In Romania, artist and documentary photographer Denise Labont is working with George Jiglau and Andreea Vornicu at Babeș-Bolyai University in Cluj-Napoca. Denise uses photography and installation practices to explore social, economic and political relationships in labour contexts, with a particular attention to gendered constructs. Previous works have involved long collaboration with flower sellers in Bucharest.
In Sweden, Ram Krishna Ranjan is working with Jenny von Platten and Jenny Palm from Lund University. Ram makes moving-image works to build conversations around place-specific issues of social, economic, and political justice. His longstanding areas of interests are decoloniality, migration, gentrification, memory and nation, and the intersectionality of caste, class, and gender. Recent works explore the 1943 Bengal famine and questions the possibilities and limits of film in spaces of subalternity.
In the UK, Becky is working closely with Aimee Ambrose and Kathy Davies. Becky uses live art, social arts practice and exhibition making to examine the ways that individual and the state, publicness and autonomy materialise in sites of labour, education, production and infrastructure.
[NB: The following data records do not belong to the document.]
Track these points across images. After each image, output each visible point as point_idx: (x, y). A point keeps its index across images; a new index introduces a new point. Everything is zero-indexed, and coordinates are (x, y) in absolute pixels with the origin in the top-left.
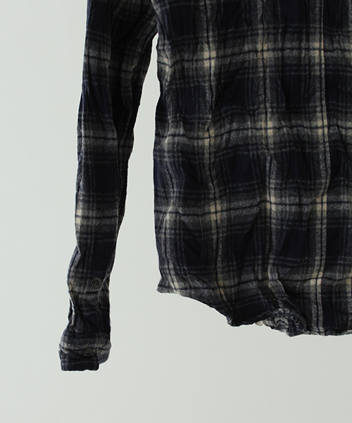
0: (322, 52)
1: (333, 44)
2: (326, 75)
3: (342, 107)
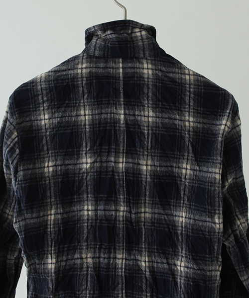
0: (124, 260)
1: (131, 256)
2: (125, 275)
3: (136, 294)
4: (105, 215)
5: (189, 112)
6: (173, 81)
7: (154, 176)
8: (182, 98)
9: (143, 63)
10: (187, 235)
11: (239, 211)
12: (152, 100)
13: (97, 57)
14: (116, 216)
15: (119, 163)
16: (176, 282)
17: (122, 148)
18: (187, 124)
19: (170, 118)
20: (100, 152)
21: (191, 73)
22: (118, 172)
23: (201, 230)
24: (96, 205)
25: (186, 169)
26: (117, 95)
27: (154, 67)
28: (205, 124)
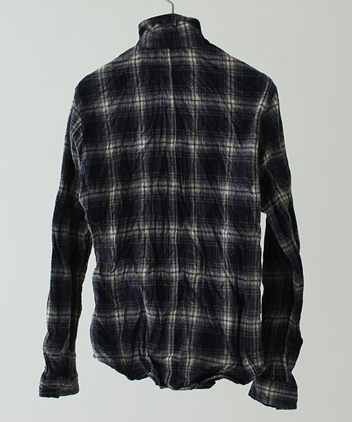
4: (158, 190)
5: (231, 95)
6: (216, 67)
7: (201, 154)
8: (224, 82)
9: (188, 53)
10: (230, 206)
11: (280, 185)
12: (198, 85)
13: (148, 49)
14: (168, 191)
15: (170, 143)
16: (221, 249)
17: (172, 130)
18: (229, 106)
19: (214, 101)
20: (154, 134)
21: (231, 59)
22: (170, 152)
23: (241, 200)
24: (152, 181)
25: (230, 147)
26: (167, 82)
27: (198, 56)
28: (246, 105)
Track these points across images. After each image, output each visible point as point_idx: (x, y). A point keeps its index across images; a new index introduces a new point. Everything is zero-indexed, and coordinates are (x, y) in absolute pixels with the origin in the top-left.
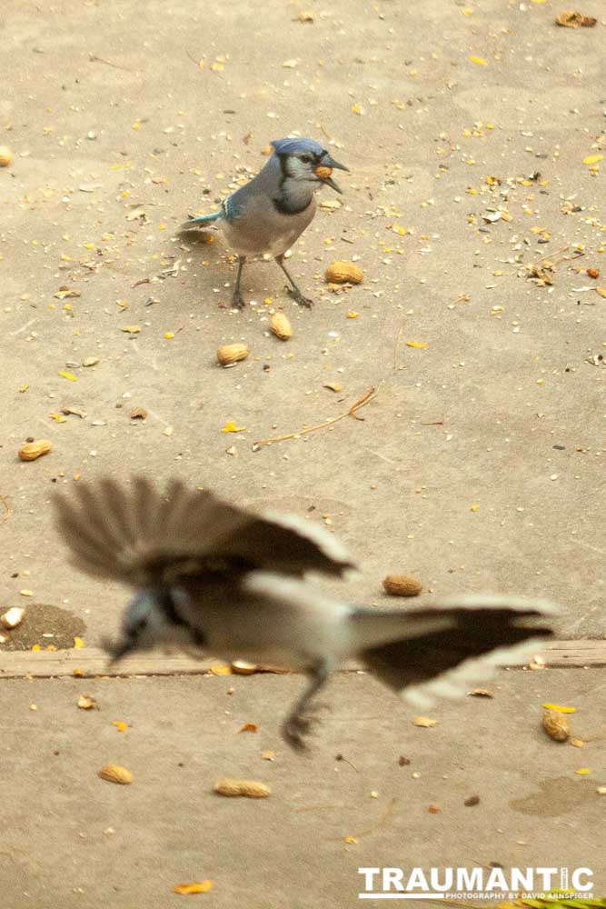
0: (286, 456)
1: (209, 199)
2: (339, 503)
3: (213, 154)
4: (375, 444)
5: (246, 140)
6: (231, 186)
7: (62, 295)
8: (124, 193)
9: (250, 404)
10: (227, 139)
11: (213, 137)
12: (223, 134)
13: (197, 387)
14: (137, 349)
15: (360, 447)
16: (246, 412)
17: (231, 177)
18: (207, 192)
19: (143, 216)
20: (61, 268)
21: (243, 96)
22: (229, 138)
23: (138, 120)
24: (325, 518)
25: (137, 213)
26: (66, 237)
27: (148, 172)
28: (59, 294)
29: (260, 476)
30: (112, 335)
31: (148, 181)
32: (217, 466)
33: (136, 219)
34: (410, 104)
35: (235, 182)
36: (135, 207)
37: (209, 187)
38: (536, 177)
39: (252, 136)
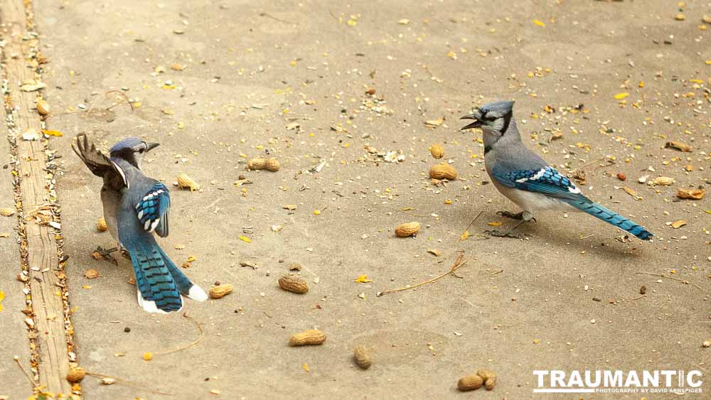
0: (401, 300)
1: (346, 117)
2: (439, 335)
3: (349, 84)
4: (465, 293)
5: (372, 75)
6: (362, 107)
7: (240, 183)
8: (284, 111)
9: (374, 262)
10: (358, 74)
11: (349, 72)
12: (356, 70)
13: (337, 249)
14: (294, 222)
15: (454, 296)
16: (372, 268)
17: (362, 101)
18: (344, 111)
19: (298, 127)
20: (239, 162)
21: (370, 43)
22: (360, 73)
23: (295, 59)
24: (429, 345)
25: (294, 125)
26: (243, 140)
27: (302, 96)
28: (237, 182)
29: (382, 314)
30: (276, 211)
31: (302, 102)
32: (351, 306)
33: (293, 129)
34: (489, 52)
35: (364, 105)
36: (292, 120)
37: (345, 108)
38: (581, 107)
39: (377, 72)
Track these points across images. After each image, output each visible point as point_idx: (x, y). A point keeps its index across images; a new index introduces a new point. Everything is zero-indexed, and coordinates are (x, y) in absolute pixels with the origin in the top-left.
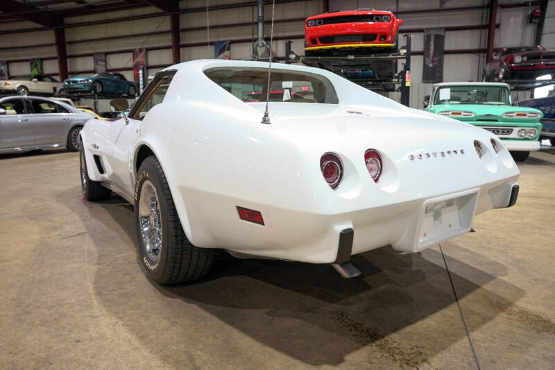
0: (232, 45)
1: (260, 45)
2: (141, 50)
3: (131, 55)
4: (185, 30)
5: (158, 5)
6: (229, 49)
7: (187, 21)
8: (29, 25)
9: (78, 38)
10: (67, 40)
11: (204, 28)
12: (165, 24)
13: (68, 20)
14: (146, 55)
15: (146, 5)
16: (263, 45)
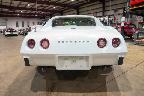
0: (119, 10)
1: (127, 8)
2: (95, 13)
3: (93, 14)
4: (106, 7)
5: (99, 1)
6: (118, 11)
7: (106, 4)
8: (72, 9)
9: (81, 11)
10: (79, 12)
11: (110, 6)
12: (101, 6)
13: (80, 7)
14: (96, 14)
15: (96, 1)
16: (128, 9)
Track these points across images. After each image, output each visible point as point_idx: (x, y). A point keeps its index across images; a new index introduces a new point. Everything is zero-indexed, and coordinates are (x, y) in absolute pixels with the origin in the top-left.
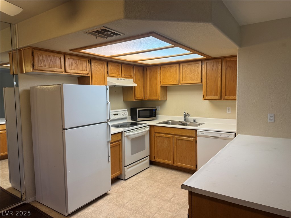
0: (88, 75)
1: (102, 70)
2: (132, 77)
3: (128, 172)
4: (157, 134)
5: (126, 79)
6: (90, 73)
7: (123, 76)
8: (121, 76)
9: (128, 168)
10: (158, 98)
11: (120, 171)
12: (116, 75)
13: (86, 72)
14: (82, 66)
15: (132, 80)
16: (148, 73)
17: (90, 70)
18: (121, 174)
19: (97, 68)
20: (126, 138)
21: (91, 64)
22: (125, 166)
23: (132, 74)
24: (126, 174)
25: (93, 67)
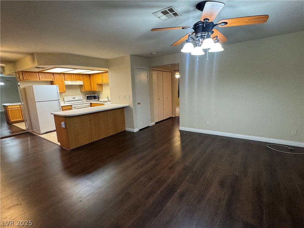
6: (54, 80)
7: (75, 80)
10: (96, 90)
12: (71, 80)
14: (49, 77)
15: (82, 82)
19: (57, 77)
21: (54, 76)
23: (81, 79)
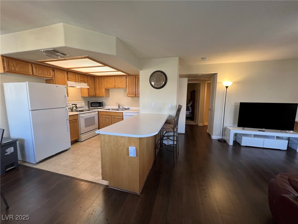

Works are usually formed within long interdisciplinary working relationships, as in her recent work with leak locators for City of Calgary Water Services.
We are also delighted to appoint UK based film-maker Miles Umney. Miles will be based with the UK team but also work closely across all partners, to make a film which communicates the Justheat journey. Miles produces visually rich, beautifully paced narrative films to capture the work of arts organisations, charities and universities. Recent commissions have included films made for Academy of Urbanism and MK Arts for Health.
Now all artists are starting to work in the chosen sites, and we are looking forward to seeing how the relationships and work develop. Each partnership will explore two case study locations, seeking to understand the histories that shape a range of relationships to energy transition including resistance and enthusiasm.